→ **Work required**:
Match on the string "Moderate" in the entries below and return every matching line.

───── Input material ─────

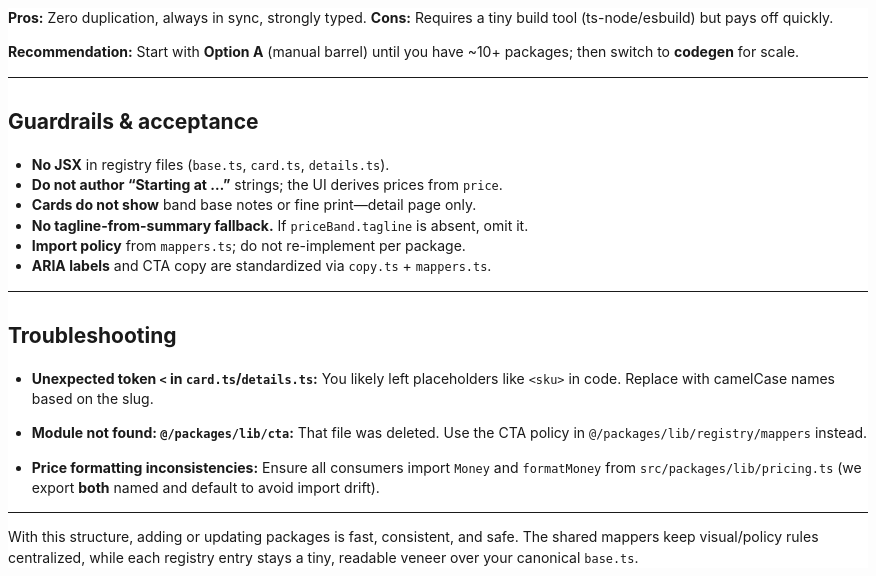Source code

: **Pros:** Zero duplication, always in sync, strongly typed.
**Cons:** Requires a tiny build tool (ts-node/esbuild) but pays off quickly.

**Recommendation:** Start with **Option A** (manual barrel) until you have ~10+ packages; then switch to **codegen** for scale.

---

## Guardrails & acceptance

* **No JSX** in registry files (`base.ts`, `card.ts`, `details.ts`).
* **Do not author “Starting at …”** strings; the UI derives prices from `price`.
* **Cards do not show** band base notes or fine print—detail page only.
* **No tagline-from-summary fallback.** If `priceBand.tagline` is absent, omit it.
* **Import policy** from `mappers.ts`; do not re-implement per package.
* **ARIA labels** and CTA copy are standardized via `copy.ts` + `mappers.ts`.

---

## Troubleshooting

* **Unexpected token `<` in `card.ts`/`details.ts`:**
  You likely left placeholders like `<sku>` in code. Replace with camelCase names based on the slug.

* **Module not found: `@/packages/lib/cta`:**
  That file was deleted. Use the CTA policy in `@/packages/lib/registry/mappers` instead.

* **Price formatting inconsistencies:**
  Ensure all consumers import `Money` and `formatMoney` from `src/packages/lib/pricing.ts` (we export **both** named and default to avoid import drift).

---

With this structure, adding or updating packages is fast, consistent, and safe. The shared mappers keep visual/policy rules centralized, while each registry entry stays a tiny, readable veneer over your canonical `base.ts`.
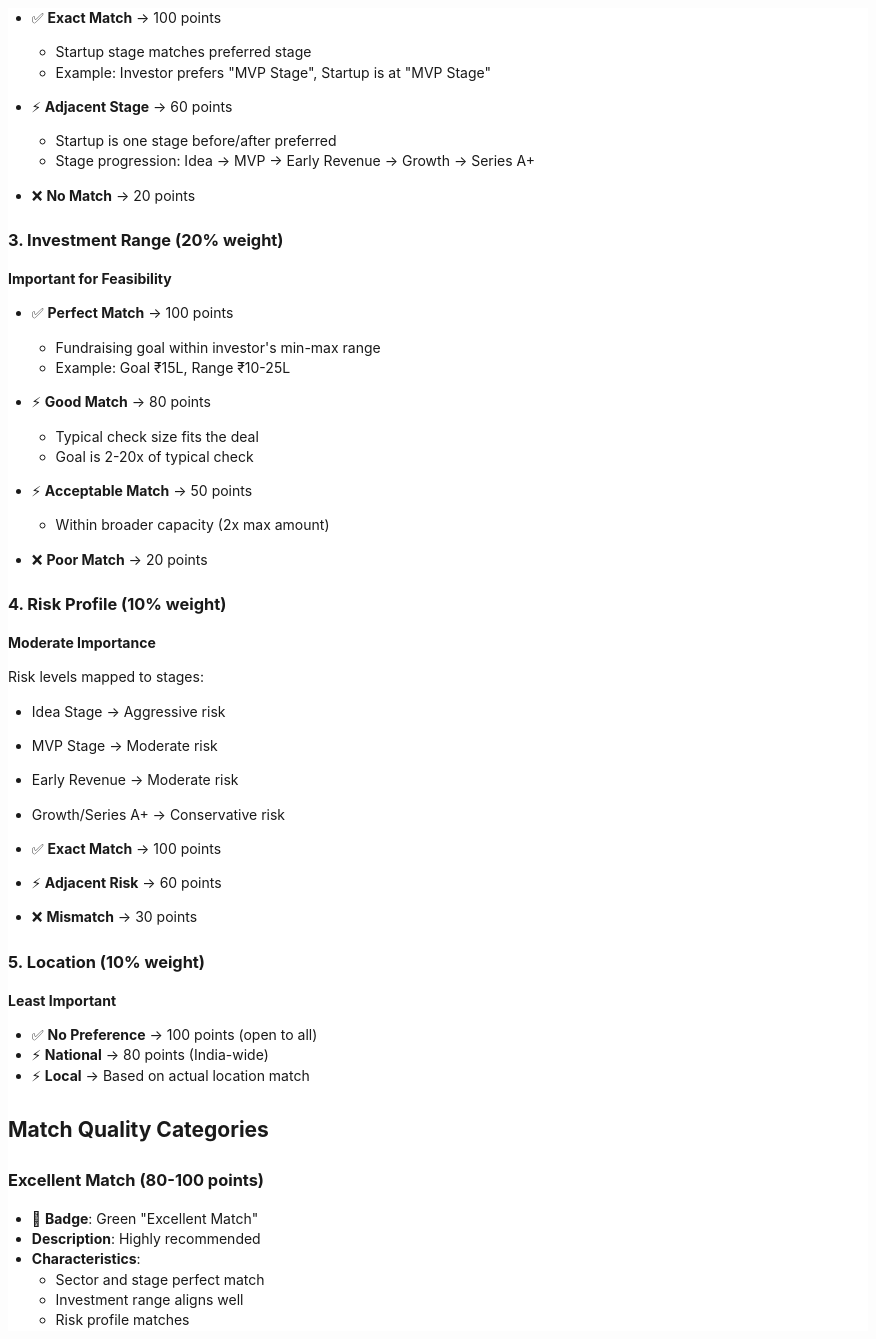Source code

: - ✅ **Exact Match** → 100 points
  - Startup stage matches preferred stage
  - Example: Investor prefers "MVP Stage", Startup is at "MVP Stage"

- ⚡ **Adjacent Stage** → 60 points
  - Startup is one stage before/after preferred
  - Stage progression: Idea → MVP → Early Revenue → Growth → Series A+

- ❌ **No Match** → 20 points

### 3. Investment Range (20% weight)
**Important for Feasibility**

- ✅ **Perfect Match** → 100 points
  - Fundraising goal within investor's min-max range
  - Example: Goal ₹15L, Range ₹10-25L

- ⚡ **Good Match** → 80 points
  - Typical check size fits the deal
  - Goal is 2-20x of typical check

- ⚡ **Acceptable Match** → 50 points
  - Within broader capacity (2x max amount)

- ❌ **Poor Match** → 20 points

### 4. Risk Profile (10% weight)
**Moderate Importance**

Risk levels mapped to stages:
- Idea Stage → Aggressive risk
- MVP Stage → Moderate risk
- Early Revenue → Moderate risk
- Growth/Series A+ → Conservative risk

- ✅ **Exact Match** → 100 points
- ⚡ **Adjacent Risk** → 60 points
- ❌ **Mismatch** → 30 points

### 5. Location (10% weight)
**Least Important**

- ✅ **No Preference** → 100 points (open to all)
- ⚡ **National** → 80 points (India-wide)
- ⚡ **Local** → Based on actual location match

## Match Quality Categories

### Excellent Match (80-100 points)
- 🌟 **Badge**: Green "Excellent Match"
- **Description**: Highly recommended
- **Characteristics**:
  - Sector and stage perfect match
  - Investment range aligns well
  - Risk profile matches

─────

→ **Result below**:
**Moderate Importance**
- MVP Stage → Moderate risk
- Early Revenue → Moderate risk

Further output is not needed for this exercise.